The difficulties met with are chiefly of a practical nature, and may be ultimately overcome, as several of them have been already in the engines now at work.

No allusion has been made in this paper to engines worked by gas, by gas and air, or by steam and air ; in fact only those heated-air engines that seem to have played a characteristic part in the history of the subject have been described.

When it is stated however that during the last half century upwards of 250 plans have been brought out for the application of air expanded by heat as a motive power, it will be seen how much attention the subject has received ; but undoubtedly the first practical scientific application of the dynamical theory of heat is due to Mr. Siemens, whose name is so intimately and so honourably associated with the rise and progress of that great discovery of modern science.

He was one of the very first who enunciated and demonstrated the conversion of heat into mechanical force, and in his regenerative steam engine a practical record remains of the strength of his convictions as to the truth of that theory at a time when it was received by only a few prominent physicists, such as Helmholz and Mayer in Germany, and Joule, Thomson, and the late Professor Rankine in this country; and it is an interesting fact, as showing the correctness of his reasoning, that Mr. Siemens' remarkable paper upon the conversion of heat into mechanical effect, though read before the Institution of Civil Engineers in 1853, just twenty years ago, is as much in accordance with modern scientific thought as if it had been written in the present year, and indeed contains nothing that new discoveries have not tended to confirm.
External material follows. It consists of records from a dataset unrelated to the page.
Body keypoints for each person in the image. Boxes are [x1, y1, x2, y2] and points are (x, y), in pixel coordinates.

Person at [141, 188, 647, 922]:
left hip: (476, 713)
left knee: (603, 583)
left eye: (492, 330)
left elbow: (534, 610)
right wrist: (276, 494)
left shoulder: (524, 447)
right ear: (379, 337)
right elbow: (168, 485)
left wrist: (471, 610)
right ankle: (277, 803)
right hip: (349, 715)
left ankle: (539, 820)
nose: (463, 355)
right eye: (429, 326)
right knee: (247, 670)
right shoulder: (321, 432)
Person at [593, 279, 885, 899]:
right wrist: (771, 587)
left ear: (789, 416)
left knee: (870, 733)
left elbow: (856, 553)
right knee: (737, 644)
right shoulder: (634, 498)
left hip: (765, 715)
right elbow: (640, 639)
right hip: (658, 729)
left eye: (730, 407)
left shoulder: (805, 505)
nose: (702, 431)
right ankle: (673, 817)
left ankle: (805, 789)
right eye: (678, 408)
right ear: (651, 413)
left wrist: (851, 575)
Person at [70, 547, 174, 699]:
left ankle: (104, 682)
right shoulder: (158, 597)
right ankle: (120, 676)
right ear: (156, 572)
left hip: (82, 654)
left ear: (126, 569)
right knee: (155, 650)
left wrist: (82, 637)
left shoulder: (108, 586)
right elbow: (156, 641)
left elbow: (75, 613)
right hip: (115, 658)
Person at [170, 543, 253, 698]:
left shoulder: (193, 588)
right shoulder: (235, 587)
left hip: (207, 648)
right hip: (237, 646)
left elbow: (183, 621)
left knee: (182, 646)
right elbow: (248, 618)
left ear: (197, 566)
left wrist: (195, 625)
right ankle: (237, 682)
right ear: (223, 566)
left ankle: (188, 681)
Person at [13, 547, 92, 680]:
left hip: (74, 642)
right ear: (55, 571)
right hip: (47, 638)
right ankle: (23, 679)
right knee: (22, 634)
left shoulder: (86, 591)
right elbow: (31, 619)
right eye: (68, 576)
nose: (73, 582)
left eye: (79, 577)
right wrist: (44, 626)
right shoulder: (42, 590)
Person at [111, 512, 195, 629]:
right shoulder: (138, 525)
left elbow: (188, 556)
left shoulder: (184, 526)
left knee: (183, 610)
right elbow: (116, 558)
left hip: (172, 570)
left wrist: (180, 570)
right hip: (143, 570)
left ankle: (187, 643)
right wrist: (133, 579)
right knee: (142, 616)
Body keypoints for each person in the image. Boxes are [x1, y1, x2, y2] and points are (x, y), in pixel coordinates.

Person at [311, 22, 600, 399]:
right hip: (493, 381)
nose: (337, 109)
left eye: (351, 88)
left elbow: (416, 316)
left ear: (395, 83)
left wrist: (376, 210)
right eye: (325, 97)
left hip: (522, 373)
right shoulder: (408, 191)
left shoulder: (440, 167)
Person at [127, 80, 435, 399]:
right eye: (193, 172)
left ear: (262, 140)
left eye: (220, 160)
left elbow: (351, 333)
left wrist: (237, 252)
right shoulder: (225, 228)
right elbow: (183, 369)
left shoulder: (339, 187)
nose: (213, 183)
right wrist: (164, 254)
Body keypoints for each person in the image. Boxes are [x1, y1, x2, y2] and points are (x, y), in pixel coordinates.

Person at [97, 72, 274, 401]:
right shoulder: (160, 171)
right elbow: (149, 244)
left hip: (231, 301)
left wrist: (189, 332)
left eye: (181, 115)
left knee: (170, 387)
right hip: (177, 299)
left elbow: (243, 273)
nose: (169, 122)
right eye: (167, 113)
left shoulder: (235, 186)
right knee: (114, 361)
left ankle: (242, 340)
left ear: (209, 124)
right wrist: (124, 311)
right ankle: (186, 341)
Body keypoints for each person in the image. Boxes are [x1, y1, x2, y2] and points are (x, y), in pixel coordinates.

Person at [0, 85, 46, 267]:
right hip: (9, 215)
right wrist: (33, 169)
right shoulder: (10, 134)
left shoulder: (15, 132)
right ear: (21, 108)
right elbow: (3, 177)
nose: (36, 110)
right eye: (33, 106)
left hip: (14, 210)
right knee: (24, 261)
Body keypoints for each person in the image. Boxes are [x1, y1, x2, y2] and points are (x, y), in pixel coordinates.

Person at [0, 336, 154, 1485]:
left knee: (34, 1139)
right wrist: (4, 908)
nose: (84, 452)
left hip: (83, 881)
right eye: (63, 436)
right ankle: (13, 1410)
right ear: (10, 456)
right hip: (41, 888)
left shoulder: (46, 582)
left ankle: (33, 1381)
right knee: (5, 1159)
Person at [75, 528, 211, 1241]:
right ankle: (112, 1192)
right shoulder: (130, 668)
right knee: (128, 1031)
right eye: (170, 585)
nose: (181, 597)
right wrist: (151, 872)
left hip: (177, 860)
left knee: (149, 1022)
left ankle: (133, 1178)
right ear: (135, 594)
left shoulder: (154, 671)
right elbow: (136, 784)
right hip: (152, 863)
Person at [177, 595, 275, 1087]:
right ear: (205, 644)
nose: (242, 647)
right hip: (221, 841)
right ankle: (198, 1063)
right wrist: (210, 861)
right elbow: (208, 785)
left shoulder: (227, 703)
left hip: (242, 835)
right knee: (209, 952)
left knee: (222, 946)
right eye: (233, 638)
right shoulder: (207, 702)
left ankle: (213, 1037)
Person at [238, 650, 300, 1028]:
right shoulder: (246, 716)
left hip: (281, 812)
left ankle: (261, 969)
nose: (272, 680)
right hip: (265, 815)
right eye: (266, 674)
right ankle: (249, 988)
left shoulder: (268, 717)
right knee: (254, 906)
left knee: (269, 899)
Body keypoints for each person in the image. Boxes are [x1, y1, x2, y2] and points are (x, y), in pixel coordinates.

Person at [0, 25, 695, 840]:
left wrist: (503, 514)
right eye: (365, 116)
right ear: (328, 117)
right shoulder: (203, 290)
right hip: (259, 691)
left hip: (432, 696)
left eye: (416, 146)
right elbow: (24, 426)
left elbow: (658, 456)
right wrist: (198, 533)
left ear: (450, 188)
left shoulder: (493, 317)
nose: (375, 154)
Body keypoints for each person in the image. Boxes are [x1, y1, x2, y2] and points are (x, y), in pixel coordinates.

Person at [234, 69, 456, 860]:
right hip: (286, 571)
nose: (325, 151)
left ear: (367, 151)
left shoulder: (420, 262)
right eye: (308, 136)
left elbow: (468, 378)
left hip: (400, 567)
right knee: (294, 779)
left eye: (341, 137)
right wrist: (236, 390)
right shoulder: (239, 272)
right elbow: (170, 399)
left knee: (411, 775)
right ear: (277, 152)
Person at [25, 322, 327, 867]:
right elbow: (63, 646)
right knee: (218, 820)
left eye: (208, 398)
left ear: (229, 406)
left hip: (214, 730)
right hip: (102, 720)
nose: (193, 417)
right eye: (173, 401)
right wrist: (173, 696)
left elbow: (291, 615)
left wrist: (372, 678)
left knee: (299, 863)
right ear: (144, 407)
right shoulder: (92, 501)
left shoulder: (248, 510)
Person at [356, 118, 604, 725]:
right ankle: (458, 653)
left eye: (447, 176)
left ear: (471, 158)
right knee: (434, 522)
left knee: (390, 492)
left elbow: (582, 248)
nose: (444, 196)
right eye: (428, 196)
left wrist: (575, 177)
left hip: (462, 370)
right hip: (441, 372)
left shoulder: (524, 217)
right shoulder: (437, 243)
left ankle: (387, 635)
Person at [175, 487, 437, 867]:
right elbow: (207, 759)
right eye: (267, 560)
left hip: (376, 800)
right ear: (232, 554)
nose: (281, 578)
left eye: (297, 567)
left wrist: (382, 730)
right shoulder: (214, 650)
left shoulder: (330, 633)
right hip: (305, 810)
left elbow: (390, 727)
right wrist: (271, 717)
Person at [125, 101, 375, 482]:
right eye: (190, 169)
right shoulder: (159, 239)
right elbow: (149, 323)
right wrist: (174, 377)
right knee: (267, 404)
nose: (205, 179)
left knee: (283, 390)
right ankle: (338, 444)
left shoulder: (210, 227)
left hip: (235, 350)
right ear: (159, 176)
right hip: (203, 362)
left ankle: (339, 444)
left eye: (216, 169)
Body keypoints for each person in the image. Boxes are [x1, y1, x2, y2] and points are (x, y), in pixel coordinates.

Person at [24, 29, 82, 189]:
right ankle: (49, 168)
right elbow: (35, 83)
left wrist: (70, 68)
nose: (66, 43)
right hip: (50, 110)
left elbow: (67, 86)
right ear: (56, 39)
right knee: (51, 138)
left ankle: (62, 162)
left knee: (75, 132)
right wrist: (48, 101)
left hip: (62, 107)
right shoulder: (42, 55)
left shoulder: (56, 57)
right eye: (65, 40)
It now only remains to the author to acknowledge his obligations for the assistance rendered him in the preparation of this paper: to Mr. Wenham, for extensive notes and data supplied for the purpose; and to Mr. Siemens, to whom the author is indebted for much valuable information, and especially for the use of the very beautiful electrical pyrometer with which the temperatures were ascertained, and without which only a rough and scarcely approximate result could have been arrived at.